Another key issue was control of the country's most influential English-language daily, the New Straits Times. Editorial control had formerly rested with executives and editors close to jailed former Deputy Prime Minister Anwar Ibrahim. But since Anwar's downfall, the paper has been run by figures widely perceived as being affiliated with Daim. Then in late April staunch Mahathir loyalist Abdullah Ahmad took over editorial control of the paper, a move widely seen as yet another slight to Daim.

The final area of dispute was also a corporate issue, but this time on an international scale.
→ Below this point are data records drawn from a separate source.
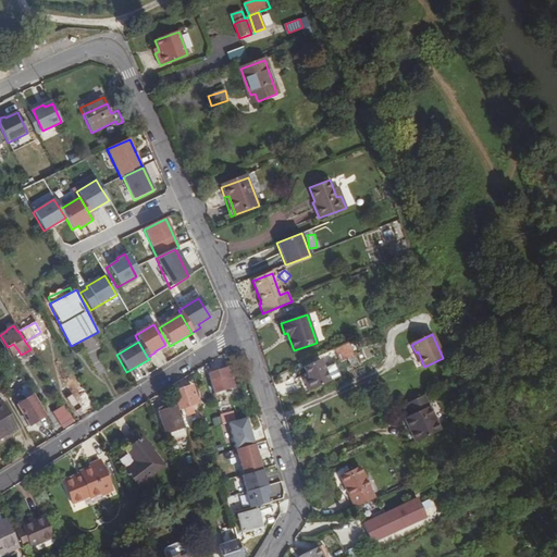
[(351,353),(348,344),(334,350),(338,359),(351,353)]
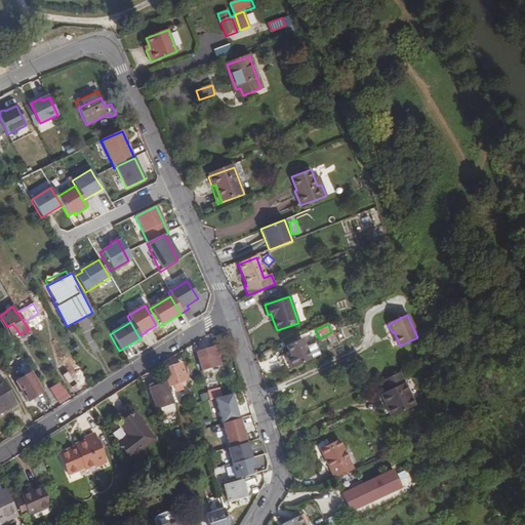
[(392,332),(398,347),(400,346),(394,331),(392,332)]
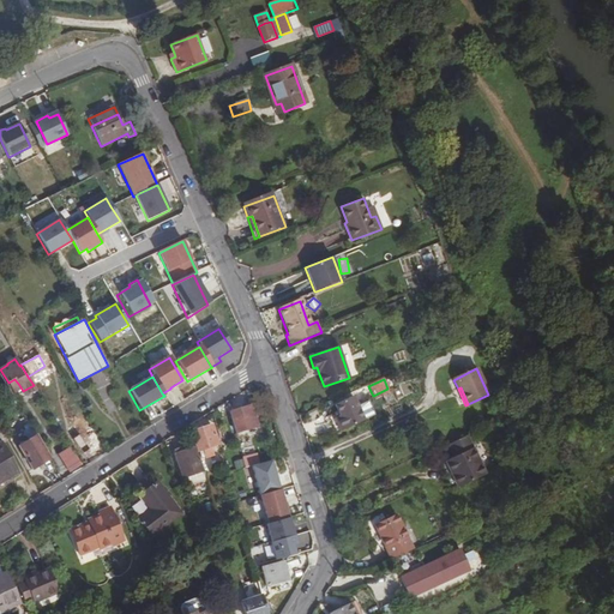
[(354,397),(335,405),(339,417),(335,419),(341,432),(363,422),(359,409),(354,397)]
The heavily indebted Renong conglomerate, a group with close ties to Umno, announced that it had secured a strategic investment from Singapore Telecommunications as part of a scheme to restructure its Time dotCom subsidiary. Many analysts saw the move as a boost to both Renong and its executive chairman, Halim Saad, a Daim protégé.

But at the last minute, Mahathir's reservations about allowing even a 20% stake in a unit of a key Malaysian group to go to a Singapore company sank the deal, which executives say was backed by Daim. Instead, Time dotCom appears set to get a capital injection from Khazanah, the government investment arm chaired by Mahathir.

On top of all this came the appointment in mid-May of Nor Mohamad Yakcop as special adviser to the prime minister on economic affairs, a post that had never existed because, as one analyst puts it, "it didn't have to: Daim was the only special adviser the PM needed or wanted."

That could be the final straw for Daim, who has long said that he returned to government (his first stint as finance minister lasted from 1984 to 1991) only to help the country in a time of crisis, and would prefer to return to private business as soon as he can.